First, the government should use legislation, regulation and road pricing to progressively phase out diesel cars across the UK. The ban on the sale of petrol and diesel vehicles, currently proposed for 2040 (and which the government now appears to be reneging on), should be brought forward to 2030.

Second, the government should use its industrial strategy to invest in the research, design and commercialisation of new clean vehicles and provide a financial incentive for consumers to buy them through a smart scrappage scheme.

Third, the government should focus on encouraging what is called ‘smart mobility’. Investment in public transport and the necessary infrastructure for walking and cycling should be complemented by the expansion of car clubs, journey planners and other applications of digital technology that encourage shared and efficient travel.

Finally, as we leave the European Union (EU) it will be essential that these ambitions, environmental principles and targets are enshrined in law as part of a new Clean Air Act, which is then enforced by a new green watchdog to ensure compliance.

When considering the major health hazard of air pollution we might well ask ‘what would Bazalgette do?’

By Kieran Toms (Create Streets)

When considering the major health hazard of air pollution, and whether the clean air strategy goes far enough, we might well ask ‘what would Bazalgette do?’

Air quality is not yet quite having the same impact on where people chose to live in the 21st century city as it did during the industrial revolution.
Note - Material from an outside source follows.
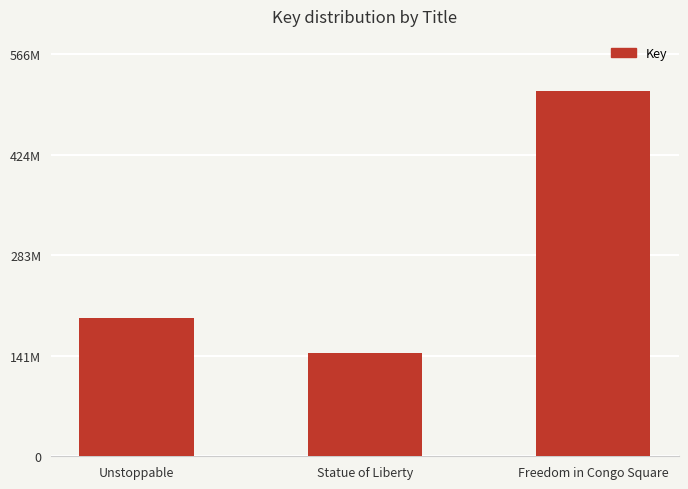

What is the sum of all values?

854511287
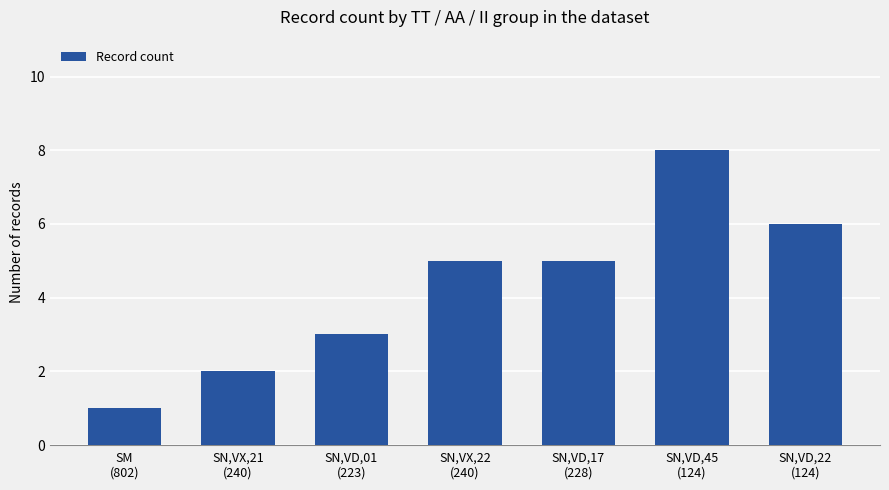

What is the greatest value displayed?

8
Then, the unavoidable and highly tangible presence of smog led to the growth of the suburbs, as those who could afford to avoid the polluted industrial centres did so. Indeed, it was the post-industrialisation of the city that led to the growing popularity of inner city neighbourhoods in recent decades. The main difference now is that the poisons in our air are rather less visible – our research in Greenwich using our Street Score tool showed that air quality doesn’t have much impact on houses prices. But as the science becomes clearer, this will surely change.

Joseph Bazalgette, London’s Chief Engineer, faced a similar public health problem in Victorian London. With no significant sanitation system, the Thames had become the odorous dumping ground for all of London’s filthy waste. His solution was emphatic – the construction of over 1,000 miles of sewers under the city.
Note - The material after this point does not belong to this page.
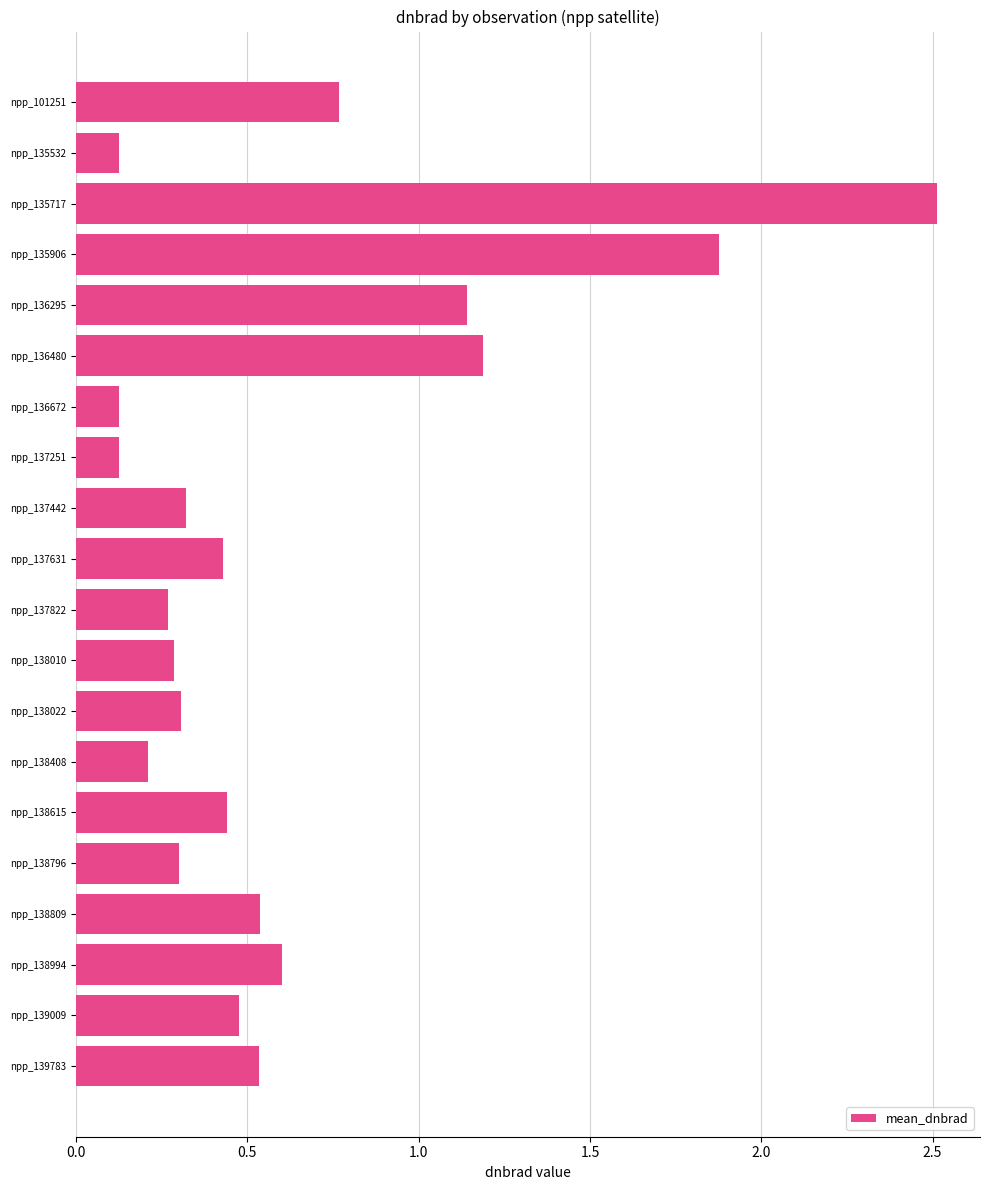

At which category does the chart reach its peak across all series?

npp_135717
In our cities, similarly drastic intervention is required. Whilst it might be politically audacious, it would be less toxic than simply allowing thousands of our urban inhabitants to be poisoned to death. We must become less reliant on our cars. They should be banned from much more of our city centres, and car lanes reduced in size where they are not. Traveling by car should become more inconvenient in our cities. We should focus on walking, cycling and public transport – and earn the admiration and gratitude of future generations.